Landlord applied for MCI rent hikes based on rewiring. The DRA ruled against landlord because the work wasn't done building-wide and landlord didn't comply with the requirements of a Prior Opinion it had gotten from the DHCR in 2003. Landlord appealed and lost. Landlord requested a prior opinion from the DHCR on whether its proposed rewiring project qualified as an MCI. Landlord had already done work in deregulated apartments. In its Prior Opinion, the DHCR listed a number of conditions needed for the work to qualify. Landlord didn't meet those conditions.
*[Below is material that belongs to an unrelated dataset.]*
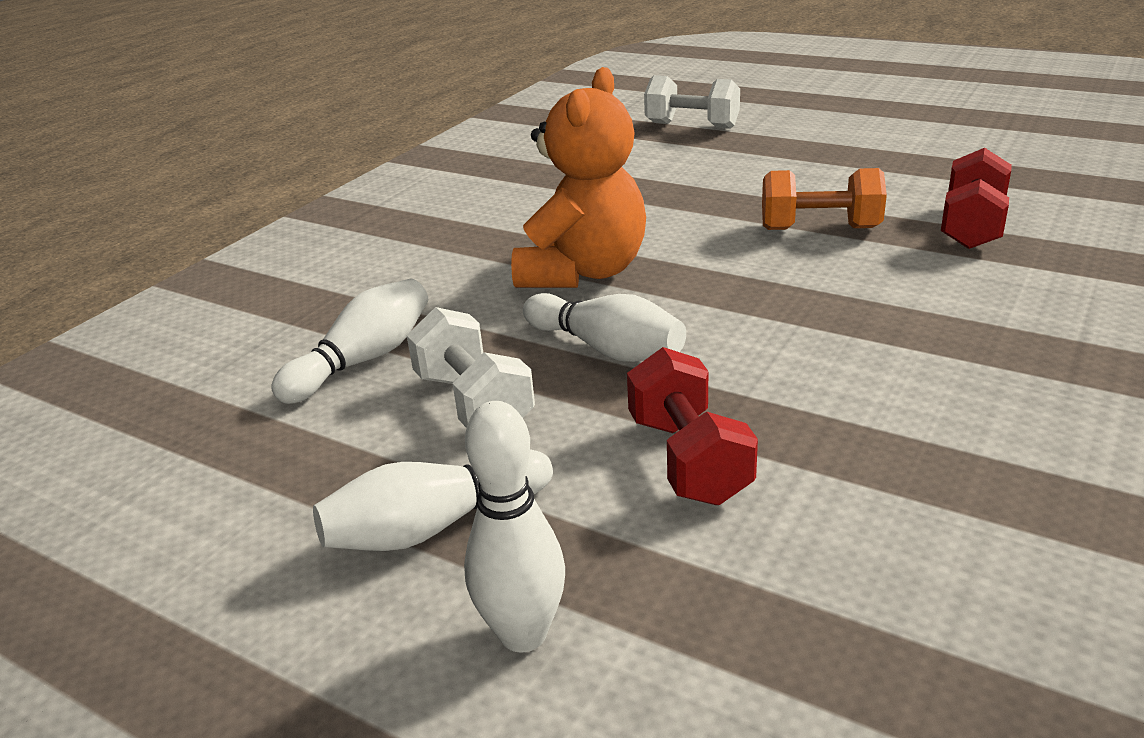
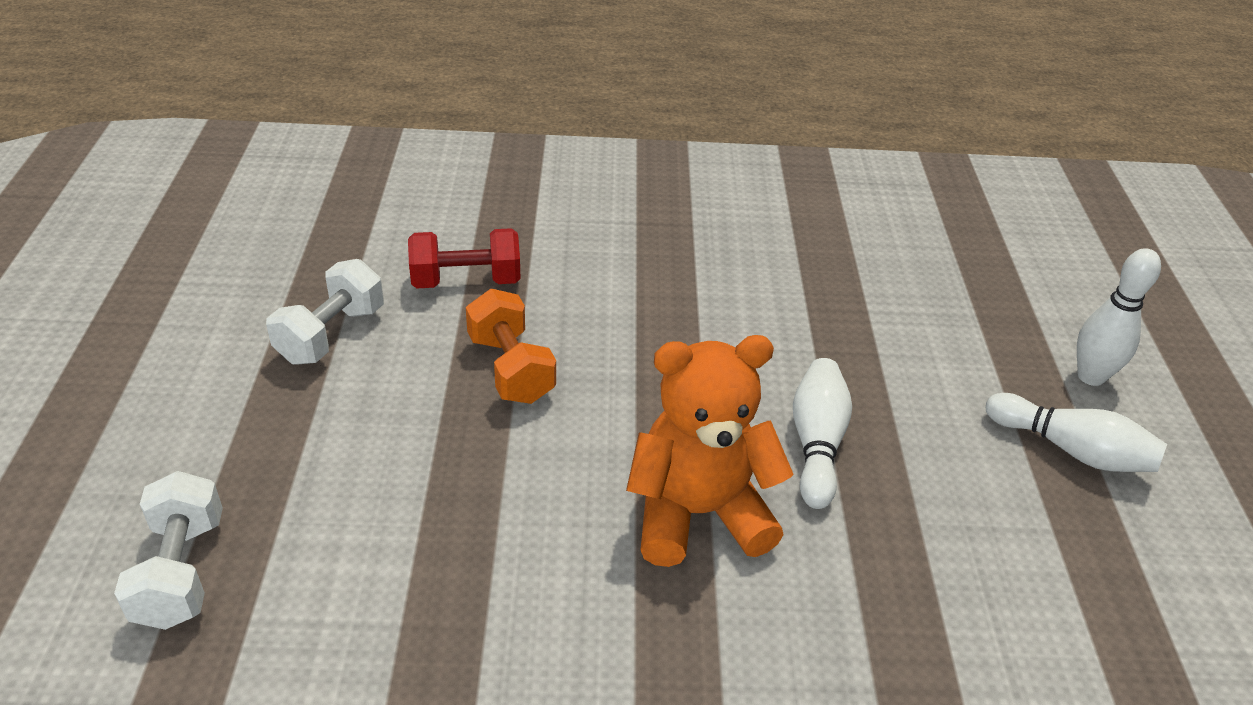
camera: 125 degrees left, 10 degrees up
(362, 360) = (968, 611): white bowling pin -> none
(474, 403) = (950, 494): white dumbbell -> white dumbbell (331, 334)
(688, 459) = (905, 358): red dumbbell -> none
Landlord applied for MCI rent hikes based on rewiring. The DRA ruled against landlord because the work wasn't done building-wide and landlord didn't comply with the requirements of a Prior Opinion it had gotten from the DHCR in 2003. Landlord appealed and lost. Landlord requested a prior opinion from the DHCR on whether its proposed rewiring project qualified as an MCI. Landlord had already done work in deregulated apartments. In its Prior Opinion, the DHCR listed a number of conditions needed for the work to qualify. Landlord didn't meet those conditions. Prior work that landlord did on 48 apartments wasn't part of a comprehensive plan. In addition, documentation of the accounting of costs and actual work performed by apartment as required by the Prior Opinion wasn't sufficient for this two-year project. There was no breakdown to show work performed to individual apartments. Duplex kitchen outlets weren't installed in the initial 48 apartments. Yet the costs of the apartment rewiring for the 48 deregulated apartments and the regulated apartments were claimed together under the contract. So the work that actually was done wasn't sufficiently documented to prove that a building-wide MCI was performed.

2211 Broadway: DHCR Adm. Rev. Docket No. VK430026RO (6/15/09) [7-pg. doc.]